Stavolta fu il viandante a interrompere il silenzio.

“Laggiù c’è Aizu…siamo quasi arrivati!”

Kenji annuì e fu come se solo in quell’istante si fosse ricordato cosa stava succedendo e perché si trovava lì a parlare con quell’uomo…la notte era scivolata via come se fosse stata un sogno o un miraggio. E di nuovo sentiva il peso opprimente del suo compito, di nuovo penò per la salute del suo genitore.

“Kenji…”

Si volse verso il viandante.

“Ci ho messo un po’ di tempo ma…adesso credo di aver capito ciò che pensava tuo padre anni fa..”

“Io invece non so se lo capirò mai…” ammise Kenji sconsolato.

Il viandante sorrise di nuovo: “Ti prego di portargli i miei saluti.”

“Non so nemmeno come ti chiami…” gli fece notare il ragazzo.

“Hai ragione! Beh digli solo che il signor Seta gli manda i suoi riguardi.”

Kenji annuì: “Sì, lo farò.”

 

Era mattino presto. I raggi del Sole spingevano per penetrare dalle fessure delle inferiate ancora chiuse. La ragazzina si stava preparando ad aprire l’ambulatorio per i pazienti del mattino…ancora un’oretta e sarebbero iniziate le visite.

Akane temporeggiò davanti allo specchio sistemandosi la frangetta e scrutando il suo viso…quando qualcuno bussò alla porta con un’insistenza e una forza tale da spaventarla.

Si diresse verso l’uscio e lo aprì quel tanto che basta per sbirciare all’esterno.

Un ragazzo poco più grande di lei sudicio e dal viso stravolto le rivolse uno sguardo allarmato.

“Megumi Takani abita qui?” domandò con tono impaziente.

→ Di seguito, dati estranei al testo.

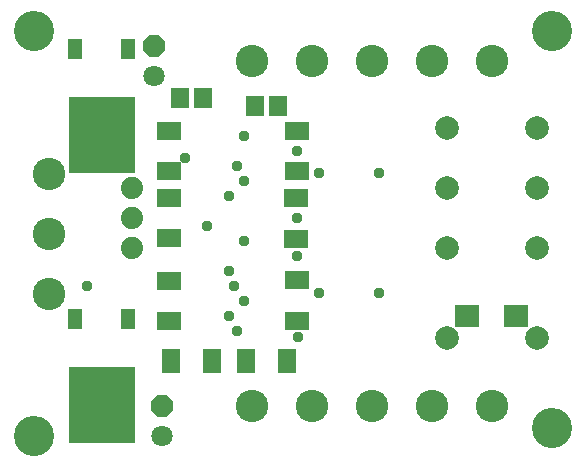
<source format=gbr>
G04 EAGLE Gerber X2 export*
%TF.Part,Single*%
%TF.FileFunction,Soldermask,Bot,1*%
%TF.FilePolarity,Negative*%
%TF.GenerationSoftware,Autodesk,EAGLE,8.7.0*%
%TF.CreationDate,2018-05-23T13:35:31Z*%
G75*
%MOMM*%
%FSLAX34Y34*%
%LPD*%
%AMOC8*
5,1,8,0,0,1.08239X$1,22.5*%
G01*
%ADD10C,3.403200*%
%ADD11P,1.951982X8X112.500000*%
%ADD12C,1.803400*%
%ADD13R,1.503200X1.703200*%
%ADD14R,2.003200X1.603200*%
%ADD15C,1.879600*%
%ADD16C,2.743200*%
%ADD17R,1.603200X2.003200*%
%ADD18R,2.003200X1.903200*%
%ADD19C,2.003200*%
%ADD20R,5.603200X6.403200*%
%ADD21R,1.203200X1.803200*%
%ADD22C,0.959600*%


D10*
X95250Y444500D03*
X95250Y101600D03*
X533400Y107950D03*
X533400Y444500D03*
D11*
X196850Y431800D03*
D12*
X196850Y406400D03*
D11*
X203200Y127000D03*
D12*
X203200Y101600D03*
D13*
X219100Y387350D03*
X238100Y387350D03*
X282600Y381000D03*
X301600Y381000D03*
D14*
X317297Y302547D03*
X317297Y268547D03*
X209550Y302750D03*
X209550Y268750D03*
X317500Y325900D03*
X317500Y359900D03*
X209550Y359900D03*
X209550Y325900D03*
D15*
X177800Y260350D03*
X177800Y311150D03*
X177800Y285750D03*
D16*
X107700Y222039D03*
X107700Y272839D03*
X107700Y323639D03*
D17*
X211600Y165100D03*
X245600Y165100D03*
X275100Y165100D03*
X309100Y165100D03*
D14*
X209753Y232697D03*
X209753Y198697D03*
X317703Y199103D03*
X317703Y233103D03*
D18*
X503100Y203200D03*
X462100Y203200D03*
D19*
X444500Y184150D03*
X520700Y184150D03*
X520700Y260350D03*
X520700Y311150D03*
X520700Y361950D03*
X444500Y260350D03*
X444500Y311150D03*
X444500Y361950D03*
D16*
X482811Y418850D03*
X432011Y418850D03*
X381211Y418850D03*
X330411Y418850D03*
X279611Y418850D03*
X482811Y126750D03*
X432011Y126750D03*
X381211Y126750D03*
X330411Y126750D03*
X279611Y126750D03*
D20*
X152400Y356000D03*
D21*
X129600Y429000D03*
X175200Y429000D03*
D20*
X152400Y127400D03*
D21*
X129600Y200400D03*
X175200Y200400D03*
D22*
X317500Y342900D03*
X317703Y254000D03*
X260350Y241300D03*
X222686Y336986D03*
X260350Y304800D03*
X273050Y317500D03*
X260350Y203200D03*
X273050Y215900D03*
X139700Y228600D03*
X387350Y323850D03*
X317500Y285750D03*
X241300Y279400D03*
X336550Y323850D03*
X266700Y330200D03*
X387350Y222250D03*
X318372Y185022D03*
X266700Y190500D03*
X336550Y222250D03*
X264696Y228600D03*
X273050Y355600D03*
X273050Y266700D03*
M02*

</source>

“S-sì…ma l’ambulatorio è ancora chiuso…non…”

Il ragazzo tirò una spallata contro alla porta e Akane venne spinta indietro con tale forza che perse l’equilibrio e cadde a terra.

Kenji entrò di prepotenza nell’edificio e fissò la ragazzina: “Dimmi dov’è Megumi Takani!” esclamò quasi in tono di minaccia.

“Ehy!” una voce interruppe il suo interrogatorio, il ragazzo alzò lo sguardo dinnanzi a lui e vide una bellissima donna di circa 30 anni con i capelli neri e lunghi e gli occhi scuri profondi. “Come ti permetti di fare irruzione nel mio ambulatorio prima dell’apertura e maltrattare la mia allieva! Chi diavolo sei tu?”

Kenji lasciò perdere la ragazzina e si concentrò sulla donna: “Tu sei Megumi Takani?”

“Sono io! Ora rispondi alle mie domande teppistello o chiamo le guardie!”

“Mi manda Yahiko Myojin!” esclamò subito il ragazzo ricordando le parole del maestro.

Il volto della donna cambiò espressione: “Cos’è successo?” domandò in tono allarmato.

“Si tratta di mio padre…di Kenshin!” esclamò sempre più agitato “Lui sta male! E’ ferito! Mi hanno detto di chiamare te!”

La donna parve sulle spine: “Se ti hanno mandato fin qui significa che ha usato di nuovo la spada…giusto?”

Kenji annuì guardando verso il basso.

“Ken!” esclamò prima di voltarsi e correre a raccogliere i suoi attrezzi e medicinali “Diamine potevo aspettarmelo da Sanosuke una cosa del genere…ma da te…”

Kenji rimase nell’ingresso come pietrificato quando Megumi gli passò accanto acchiappandolo per un braccio e lo trascinò fuori urlando: “Akane cancella tutte le visite dei prossimi giorni!” poi chiuse la porta e corse a chiamare una corriera.